Items stored in a collection
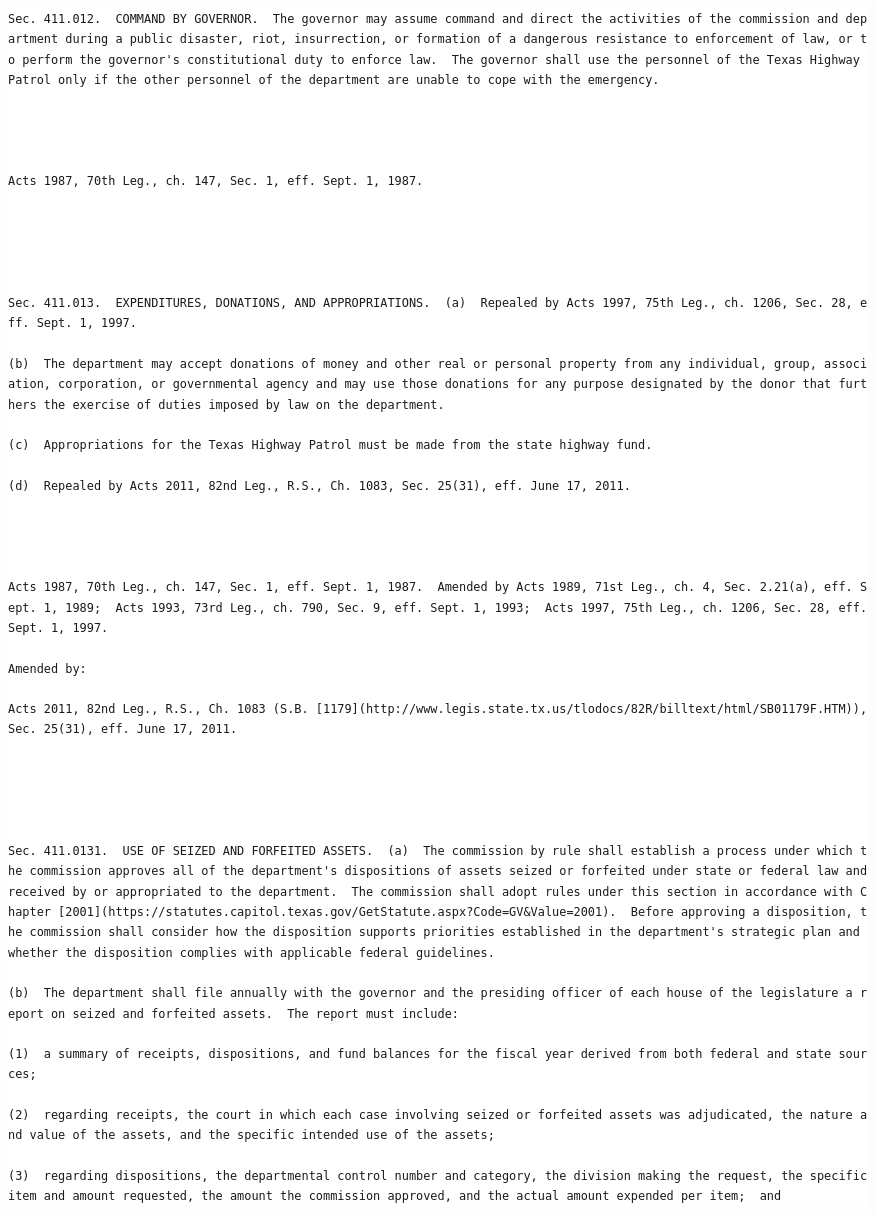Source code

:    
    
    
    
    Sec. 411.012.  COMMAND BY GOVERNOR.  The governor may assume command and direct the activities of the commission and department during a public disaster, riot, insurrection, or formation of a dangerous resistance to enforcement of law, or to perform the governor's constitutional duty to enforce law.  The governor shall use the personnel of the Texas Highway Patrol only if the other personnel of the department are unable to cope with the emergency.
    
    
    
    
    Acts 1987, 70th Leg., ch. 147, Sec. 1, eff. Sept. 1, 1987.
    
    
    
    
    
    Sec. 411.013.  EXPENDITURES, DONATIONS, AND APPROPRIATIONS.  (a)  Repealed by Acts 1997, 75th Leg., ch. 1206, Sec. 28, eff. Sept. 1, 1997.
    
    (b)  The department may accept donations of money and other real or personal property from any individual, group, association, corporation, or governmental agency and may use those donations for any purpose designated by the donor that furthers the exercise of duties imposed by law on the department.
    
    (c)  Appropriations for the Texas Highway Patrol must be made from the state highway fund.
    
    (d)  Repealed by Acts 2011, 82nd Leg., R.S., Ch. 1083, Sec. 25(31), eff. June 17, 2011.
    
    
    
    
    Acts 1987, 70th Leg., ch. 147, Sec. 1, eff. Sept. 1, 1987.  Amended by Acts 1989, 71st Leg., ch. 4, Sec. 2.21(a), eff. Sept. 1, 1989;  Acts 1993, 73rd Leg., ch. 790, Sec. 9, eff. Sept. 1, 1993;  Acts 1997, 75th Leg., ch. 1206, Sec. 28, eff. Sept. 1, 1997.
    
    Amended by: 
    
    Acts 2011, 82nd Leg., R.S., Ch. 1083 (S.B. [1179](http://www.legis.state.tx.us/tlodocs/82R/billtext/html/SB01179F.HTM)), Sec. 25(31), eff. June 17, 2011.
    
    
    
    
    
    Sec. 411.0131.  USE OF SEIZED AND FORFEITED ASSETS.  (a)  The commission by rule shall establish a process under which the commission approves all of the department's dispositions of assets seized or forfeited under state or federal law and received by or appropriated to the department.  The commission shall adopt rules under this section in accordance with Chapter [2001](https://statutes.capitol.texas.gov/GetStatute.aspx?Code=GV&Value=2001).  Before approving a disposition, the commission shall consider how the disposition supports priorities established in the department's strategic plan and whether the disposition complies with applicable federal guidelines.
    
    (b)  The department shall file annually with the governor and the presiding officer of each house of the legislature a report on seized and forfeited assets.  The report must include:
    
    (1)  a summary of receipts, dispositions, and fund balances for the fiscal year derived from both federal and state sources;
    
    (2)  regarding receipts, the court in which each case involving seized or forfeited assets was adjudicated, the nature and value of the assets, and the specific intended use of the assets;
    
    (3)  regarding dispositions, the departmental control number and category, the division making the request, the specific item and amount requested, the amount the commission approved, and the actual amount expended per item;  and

## TASK OBJECTIVE
Reproduce the source text of all the data above word for word, omitting the picture.

## THE COMPLETED TASK
Source code

:    
    
    
    
    Sec. 411.012.  COMMAND BY GOVERNOR.  The governor may assume command and direct the activities of the commission and department during a public disaster, riot, insurrection, or formation of a dangerous resistance to enforcement of law, or to perform the governor's constitutional duty to enforce law.  The governor shall use the personnel of the Texas Highway Patrol only if the other personnel of the department are unable to cope with the emergency.
    
    
    
    
    Acts 1987, 70th Leg., ch. 147, Sec. 1, eff. Sept. 1, 1987.
    
    
    
    
    
    Sec. 411.013.  EXPENDITURES, DONATIONS, AND APPROPRIATIONS.  (a)  Repealed by Acts 1997, 75th Leg., ch. 1206, Sec. 28, eff. Sept. 1, 1997.
    
    (b)  The department may accept donations of money and other real or personal property from any individual, group, association, corporation, or governmental agency and may use those donations for any purpose designated by the donor that furthers the exercise of duties imposed by law on the department.
    
    (c)  Appropriations for the Texas Highway Patrol must be made from the state highway fund.
    
    (d)  Repealed by Acts 2011, 82nd Leg., R.S., Ch. 1083, Sec. 25(31), eff. June 17, 2011.
    
    
    
    
    Acts 1987, 70th Leg., ch. 147, Sec. 1, eff. Sept. 1, 1987.  Amended by Acts 1989, 71st Leg., ch. 4, Sec. 2.21(a), eff. Sept. 1, 1989;  Acts 1993, 73rd Leg., ch. 790, Sec. 9, eff. Sept. 1, 1993;  Acts 1997, 75th Leg., ch. 1206, Sec. 28, eff. Sept. 1, 1997.
    
    Amended by: 
    
    Acts 2011, 82nd Leg., R.S., Ch. 1083 (S.B. [1179](http://www.legis.state.tx.us/tlodocs/82R/billtext/html/SB01179F.HTM)), Sec. 25(31), eff. June 17, 2011.
    
    
    
    
    
    Sec. 411.0131.  USE OF SEIZED AND FORFEITED ASSETS.  (a)  The commission by rule shall establish a process under which the commission approves all of the department's dispositions of assets seized or forfeited under state or federal law and received by or appropriated to the department.  The commission shall adopt rules under this section in accordance with Chapter [2001](https://statutes.capitol.texas.gov/GetStatute.aspx?Code=GV&Value=2001).  Before approving a disposition, the commission shall consider how the disposition supports priorities established in the department's strategic plan and whether the disposition complies with applicable federal guidelines.
    
    (b)  The department shall file annually with the governor and the presiding officer of each house of the legislature a report on seized and forfeited assets.  The report must include:
    
    (1)  a summary of receipts, dispositions, and fund balances for the fiscal year derived from both federal and state sources;
    
    (2)  regarding receipts, the court in which each case involving seized or forfeited assets was adjudicated, the nature and value of the assets, and the specific intended use of the assets;
    
    (3)  regarding dispositions, the departmental control number and category, the division making the request, the specific item and amount requested, the amount the commission approved, and the actual amount expended per item;  and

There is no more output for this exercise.